At a Producers Guild of America event, he said creative producers deserved to be "taken a little more seriously".
Shakespeare in Love's best film win marks Weinstein's only Academy Award.
Speaking at a conference in New York this weekend, Weinstein called for a 'CPGA' category - 'C' for creative - as well as a separate producer category for those contributing finance to a film.
In 1999, Weinstein, Donna Gigliotti, Marc Norman, David Parfitt and Ed Zwick all took to the stage to accept the Oscar for Shakespeare in Love and each took turns to make a speech
It led to the Academy's decision, in conjunction with the PGA, to implement caps on the number of producers who could be eligible for a production credit in the future imposing a "three producer limit" on nominees and winners.

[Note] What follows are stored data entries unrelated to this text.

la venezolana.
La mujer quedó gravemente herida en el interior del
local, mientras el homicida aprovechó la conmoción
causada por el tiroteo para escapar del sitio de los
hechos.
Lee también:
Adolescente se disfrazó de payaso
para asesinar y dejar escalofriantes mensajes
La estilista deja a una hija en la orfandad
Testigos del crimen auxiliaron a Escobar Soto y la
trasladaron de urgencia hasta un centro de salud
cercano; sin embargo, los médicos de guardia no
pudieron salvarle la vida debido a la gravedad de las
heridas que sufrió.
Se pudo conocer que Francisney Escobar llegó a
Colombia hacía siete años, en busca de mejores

Explaining the circumstances, Weinstein said: "In the contract, it said that Ed Zwick [who developed the script] and Marc Norman [who wrote the original script] were to be designated 'producers."
"These guys made enormous contributions to the project - in the development stage. Neither of them were ever on the set, they were never in the editing room and they were never involved in any post-production.
"These two guys were never there. These two never did anything in the producing sense. I didn't say anything because the team said, 'Don't say anything. It's the Oscars. Let it go. Wait 20 years.' So here I am!"
"I know you're working 24-hour days," Weinsten told Vance Van Petten, national executive director of the PGA, on Saturday. "But add two hours to that and figure this out."
Earlier this year, the Academy announced that producer duos "who meet certain criteria" will be allowed to compete as a single producer, which creates the possibility of more producing nominees for best film in 2015.